There's also Jangaroo, which actually does have a Flash API that is built on core HTML tech (the display list is written in AS3 using AS3 based HTML/JS wrapper classes), and compiles from AS3 to JS. You don't have to use the Flash APIs with Jangaroo though, and can code directly to some Javascript API if you wanted to - you can also access the Jangaroo AS3 classes from JavaScript directly. Pretty neat, but it can be difficult to set up. If you don't pack the Flash API libs, Jangaroo comes with a super svelte (4KB) runtime to do the AS3 language emulation (property access/inheritance/etc), and the generated JavaScript runs crazy fast, and can even be edited (even if you would never code like that directly).

Kevin N.


On 11/29/11 11:04 AM, Merrill, Jason wrote:
Thinking of starting to learn haXe to produce OOP apps and export as Javascript 
for HTML 5 apps.
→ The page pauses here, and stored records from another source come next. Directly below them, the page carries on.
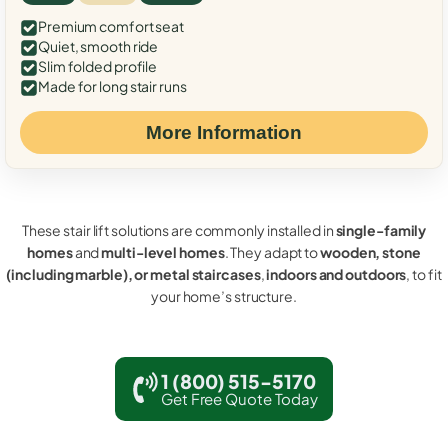
Premium comfort seat
Quiet, smooth ride
Slim folded profile
Made for long stair runs
More Information
These stair lift solutions are commonly installed in
single-family
homes
and
multi-level homes
. They adapt to
wooden, stone
(including marble), or metal staircases
,
indoors and outdoors
, to fit
your home’s structure.
1 (800) 515-5170
Get Free Quote Today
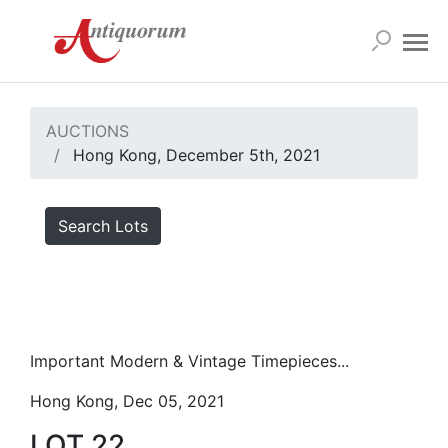
AUCTIONS
Hong Kong, December 5th, 2021
Search Lots
Important Modern & Vintage Timepieces...
Hong Kong, Dec 05, 2021
LOT 22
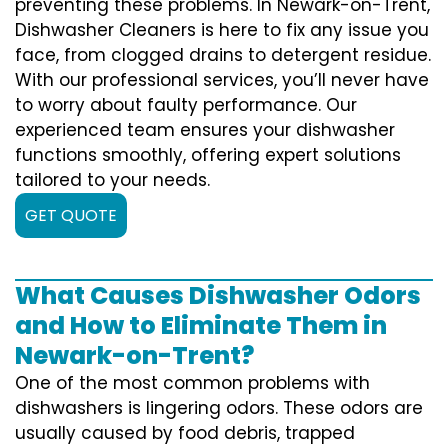
preventing these problems. In Newark-on-Trent,
Dishwasher Cleaners is here to fix any issue you
face, from clogged drains to detergent residue.
With our professional services, you’ll never have
to worry about faulty performance. Our
experienced team ensures your dishwasher
functions smoothly, offering expert solutions
tailored to your needs.
GET QUOTE
What Causes Dishwasher Odors
and How to Eliminate Them in
Newark-on-Trent?
One of the most common problems with
dishwashers is lingering odors. These odors are
usually caused by food debris, trapped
Checked it out years ago, but decided against it since it was 
not part of the normal ecosystem and would have to be sharing code with 
non-haXe AS3 developers. But not thinking of the future, I am more interested 
in it given what's happening with Adobe and HTML5. Anyone done that and does it 
work well for that?  Can you have a single source base and export for AS3 apps 
and Javascript for HTML 5 or are there caveats?